When you take out a loan for a car, charge something to your credit card, or get a personal line of credit, there is going to be an interest rate that applies to your loan.

A lot of different factors go into what you will be charged, including your own personal credit score. But even those with flawless credit still see a minimum charge that they can't get around. That all goes back to the Federal Funds Rate.

One thing consumers rarely realize is that all of our banks are lending money to each other every night. Banks are legally required to maintain a certain percentage of their deposits in non-interest-bearing accounts at the Federal Reserve to ensure they have enough money to cover any withdrawals that may unexpectedly come up. However, deposits can fluctuate and it's very common for some banks to exceed the requirement on certain days while some fall short. In cases like this, banks actually lend each other money to ensure they meet the minimum balance. It's a bit hard to imagine these multibillion-dollar financial institutions needing to borrow money to tide them over for a bit, but it happens every single night at the Federal Reserve. It's also a nice deal for those with balances above the reserve balance requirement to earn a bit of money with cash that would normally just be sitting there.
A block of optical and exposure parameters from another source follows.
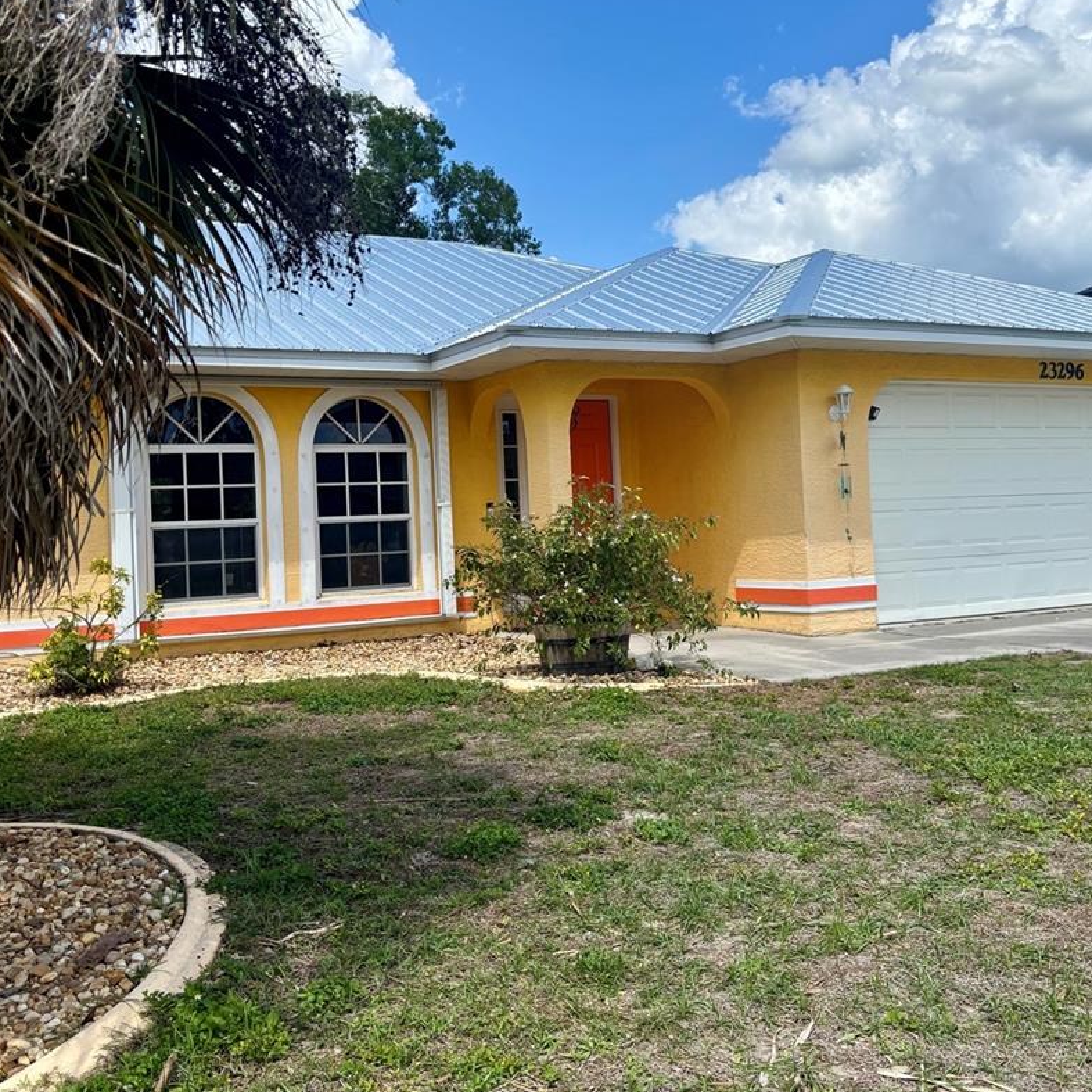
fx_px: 1249
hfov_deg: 47.2
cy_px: 482
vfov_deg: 47.1
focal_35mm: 35
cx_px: 571
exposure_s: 1/3106
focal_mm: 5.96
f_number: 1.6
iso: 50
The Federal Reserve The Federal Reserve


The exact interest rate the banks will charge each other is a matter of negotiation between them, but the Federal Open Market Committee (FOMC) (the arm of the Federal Reserve that sets monetary policy) meets eight times a year to set a target rate. They evaluate a multitude of economic indicators including unemployment, inflation, and consumer confidence to decide the best rate to keep the country in business. The weighted average of all interest rates across these interbank loans is the effective federal funds rate.

This rate has a huge impact on the economy overall as well as your personal finances. The federal funds rate is essentially the cheapest money available to a bank and that feeds into all of the other loans they make. Banks will add a slight upcharge to the rate set by the Fed to determine what is the lowest interest that they will announce for their most creditworthy customers, also known as the prime rate. If you have a variable interest rate loan (very common with credit cards and some student loans), it's likely that the interest rate you pay is a set percentage on top of that prime rate that your lender is paying. That's why in times of low interest rates (it was set at 0% during the Great Recession), a lot of borrowers should go for fixed interest rate loans that won't increase. However, if the federal funds rate was relatively high (it went up to 20% in the early 1980's), a variable interest rate loan may be a better decision as you would be charged less interest should the rate drop without the need to refinance.

The federal funds rate also has a major impact on your investment portfolio. The stock market reacts very strongly to any changes in interest rates from the Federal Reserve, as a lower rate makes it cheaper for companies to borrow and reinvest while a higher rate may restrict capital and slow short-term growth. If you have a significant portion of your investments in equities, a small change in the federal funds rate can have a large impact on your net worth.